The group’s Schott Solar unit has more than 50 years of experience in solar technology. And it sees a major opportunity for solar in Africa. Lars Waldmann, the company’s public relations manager notes that given Africa’s abundant solar resources and it underdeveloped electric power sector, solar technologies are a big part of the continent’s energy answer.

Waldmann, in a recent Renewable Energy World Magazine article, writes, “Only 26 percent of the population located south of the Sahara Desert has direct access to electricity – making the region one of the least electrified in the world. And furthermore, the number of Africans who still have to live without access to electrical energy is on the rise.”

That situation won’t change without outside help, he continues. Solar energy is Africa’s most important raw material and in the near future solar energy “may well be able to provide the general population with electricity, effectively stimulating the continental economy. This vast resource only needs to be harnessed properly.”

Senegal, in West Africa, has a rapidly growing economy, as evident in its growing energy consumption. Yet only one in every three of the approximately 12 million inhabitants in Senegal is supplied with electricity via the public power network today, Waldmann says. In rural areas, less than 20 percent of the population has access to electrical energy.

In May 2007, under the title of ‘Project Development in Senegal – Renewable Energies and Rural Electrification’, the German Ministry of Economics and Technology (BMWi) offered German companies an opportunity to exchange ideas with Senegalese partners and institutions. In addition to establishing contacts there, they were also encouraged to present initial business ideas and to develop them further with their partners.

The result Waldmann says is that last October Schott Solar and its partners began operating a solar emergency power system for a hospital clinic in Baïla, located in the Province of Casamance in southern Senegal. In the first project, Schott Solar and SMA Solar Technology joined with the Munich-based Kaito Energie AG, which has developed and invested in business-oriented projects in Casamance for several years.

A 5 kW solar power system was installed to supply the clinic with power when the regular network is down, Waldmann said. “The power from the solar modules is initially stored in batteries. If there is a power outage, the system switches over to a so-called mini-grid with virtually no interruption to keep the clinic up and running at all times.”

Schott Solar donated photovoltaic modules and inverter company SMA donated a ‘Sunny’ back-up system to the clinic in Baïla.

In addition to the solar modules, Schott Solar also provided the system technology and supported the assembly. The company and its employees completed the installation as a project within the scope of their Corporate Social Responsibility (CSR) program. Kaito Energie took responsibility for project management on location and dealt with the local authorities. The village community built the building extension on which the system was installed.

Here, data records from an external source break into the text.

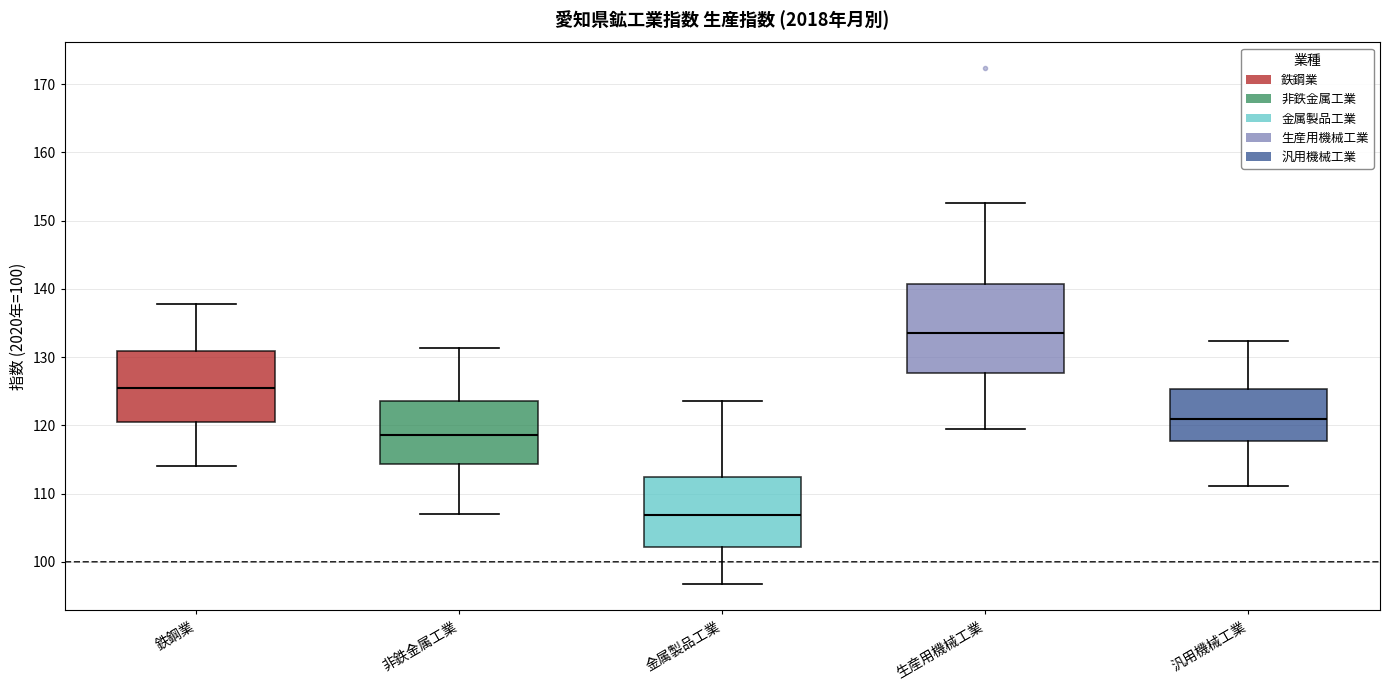

Reading left to right, transcribe this box plot: for each box, give where its median line is, the range the box spans, and where its two whiskers end, as read against the y-axis. The values are not printed on the chart, so give them approximately, as read against the axis.

鉄鋼業: median 125, box 120 to 131, whiskers 114 to 138
非鉄金属工業: median 119, box 114 to 124, whiskers 107 to 131
金属製品工業: median 107, box 102 to 112, whiskers 97 to 124
生産用機械工業: median 134, box 128 to 141, whiskers 120 to 153
汎用機械工業: median 121, box 118 to 125, whiskers 111 to 132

With an emergency room, a delivery room, 10 beds, a pharmacy and accommodation for family members, the clinic in Baïla provides medical care for the people living within a radius of many miles. Until now, the staff had to make do with the simplest of means in the event of a power outage: petroleum lamps and candles provided light and, if there was any extra diesel available, the clinic was sometimes able to run a power generator until they were back on the grid. “These days are now over: the solar power system guarantees an uninterrupted power supply for the clinic around the clock,” Waldmann says.

On the roof of the clinic, 102 Schott Solar modules produce approximately 8 MWh of electrical energy a year, and any surplus energy is stored in batteries.

Finally businesses doing serious business with the sun.